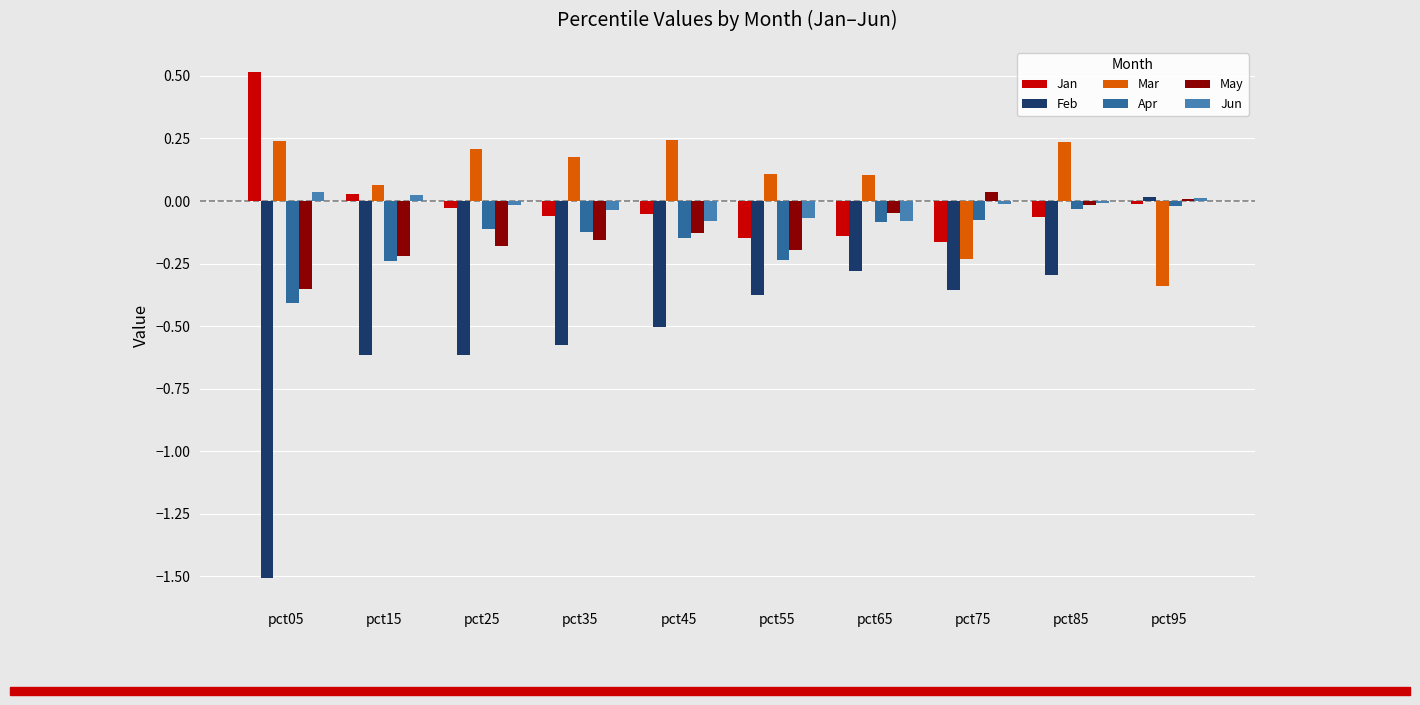

What is the total value across all series at pct35?

-0.8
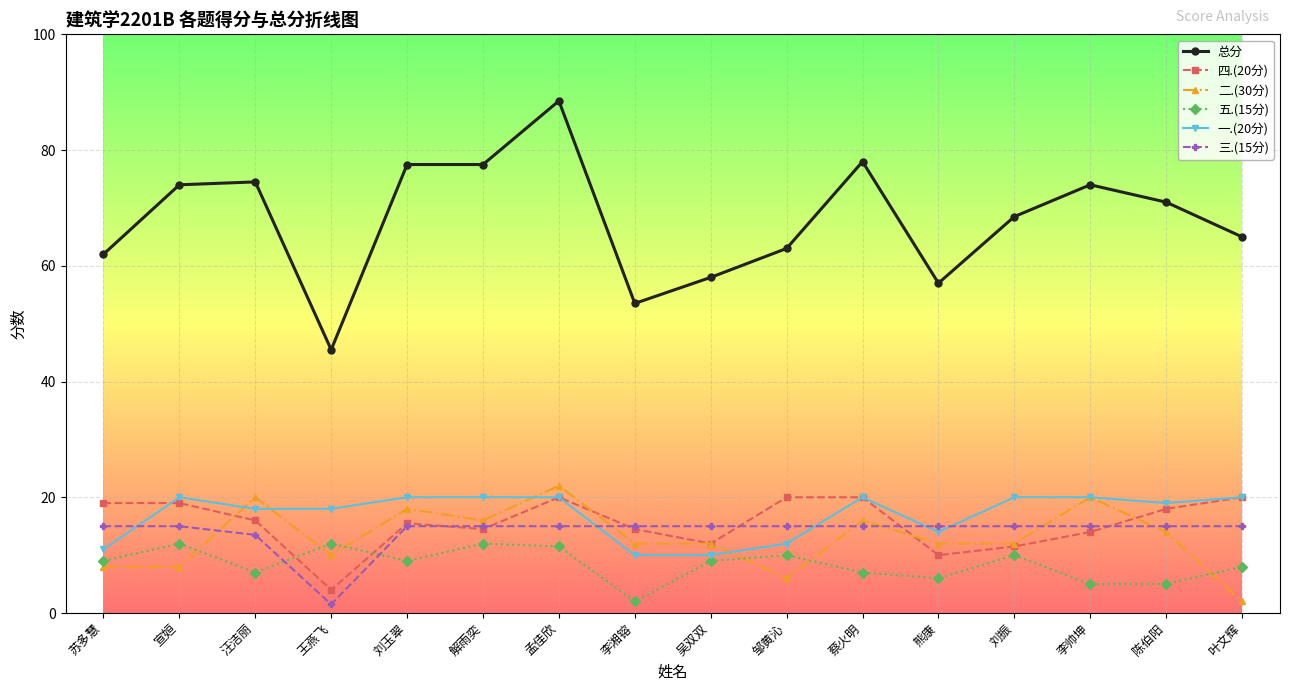

True or false: 一.(20分) and 总分 intersect in this chart.

False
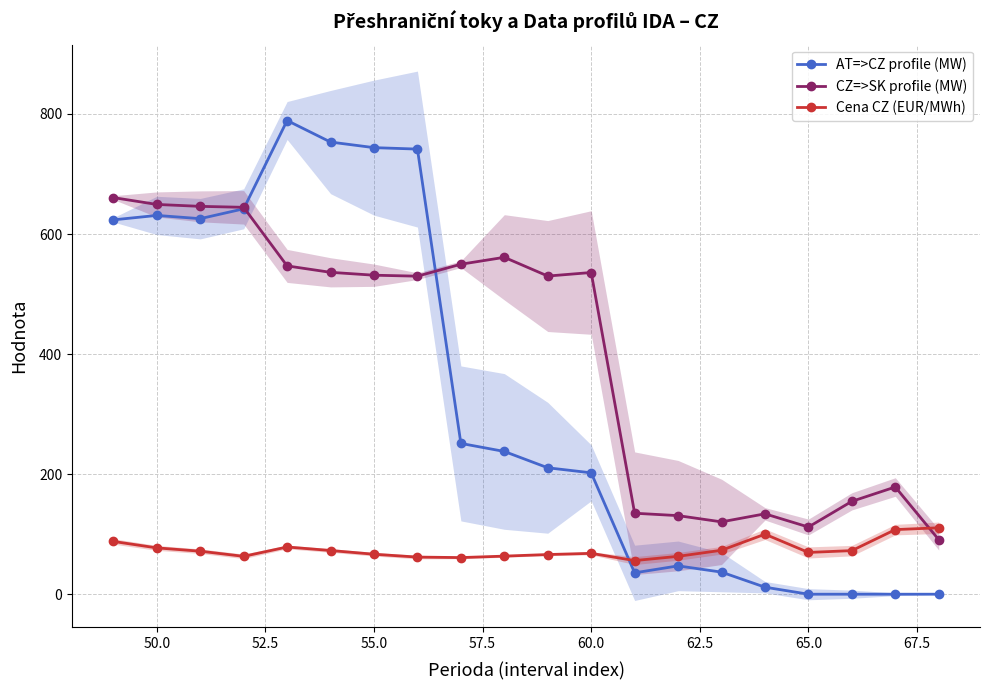

True or false: AT=>CZ profile (MW) has more than 0 points higher than both neighbors.

True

— JOB ITEM —
Reproduce the text of the three entries above word for word, leaving out the pictures.

— SOLUTION TO THE EXERCISE —
What is the total value across all series at pct35?

-0.8

True or false: 一.(20分) and 总分 intersect in this chart.

False

True or false: AT=>CZ profile (MW) has more than 0 points higher than both neighbors.

True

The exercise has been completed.